In the last step, you identified the things that usually get in the way when you try to stay consistent.
Now we’re going to use that information to choose a starting plan – not your “forever” one.
In the video below, I walk you through how to pick:
- One workout focus
- And an optional nutrition focus
That’s it. Two things, max.
Here’s the key idea I want you to keep in mind as you make this decision:
We’re building consistency first.
We can always level up later if things feel too easy.
How to decide on (easy abstract)
coaching
- Take a look at your schedule and resolve what number of brief exercises per week are practical
- Write “I work out __ instances every week.”
Diet (elective)
- Select one point of interest.
- purpose 5 instances every weeknot day by day
- Write, “5 instances every week, I’ll deal with ____.”
Doing it 5 instances every week will construct flexibility and momentum.

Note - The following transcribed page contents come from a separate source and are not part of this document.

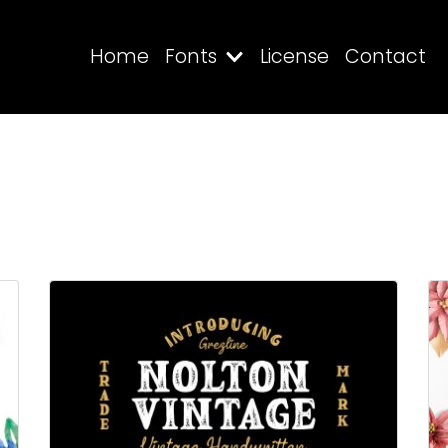
Home
Fonts
License
Contact
Search
Recent Posts
Blog
Hello world!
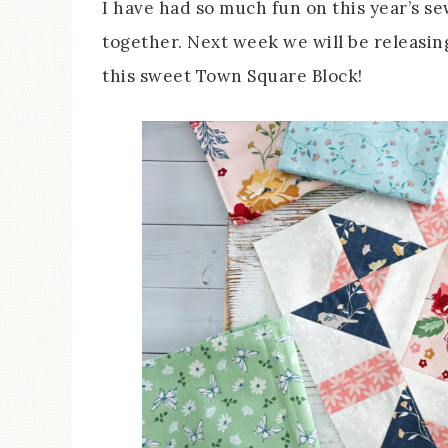
I have had so much fun on this year’s sew
together. Next week we will be releasing
this sweet Town Square Block!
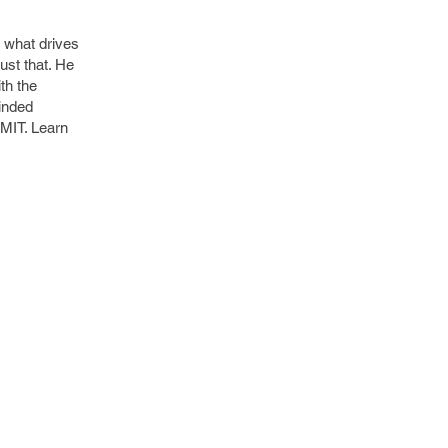
 what drives
st that. He
th the
inded
 MIT. Learn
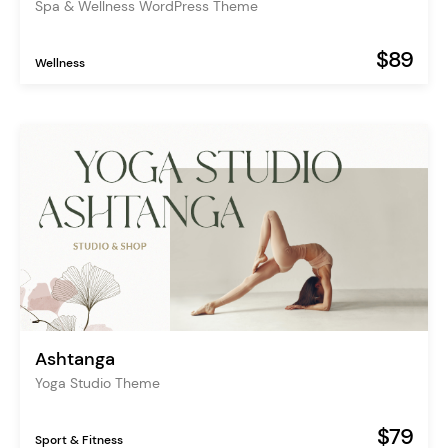
Spa & Wellness WordPress Theme
$89
Wellness
Ashtanga
Yoga Studio Theme
$79
Sport & Fitness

In the event you’re questioning, “What precisely ought to I select?”
The most typical beginning factors we suggest are:
for coaching
for dietary help
- Incorporate protein into your food plan
- embody vegetables and fruit in your food plan
- Or create a brief meals log to get a baseline (textual content, picture, app, and so forth.).
You do not want a “greatest” possibility. Select solely the choices you are almost certainly to proceed utilizing.
your motion steps
Please fill in Part 2: Fundamental Apply above worksheet.
Select your coaching focus. Select one dietary behavior based mostly in your wants. Please write them down.
From right here your job is to I will do what I’ve to do. Fill out one part of the monitoring ring every time you full a exercise or vitamin session.
In a while, we’ll discuss the right way to cope with days when issues do not go as deliberate, and the right way to regulate as soon as issues begin to get simpler.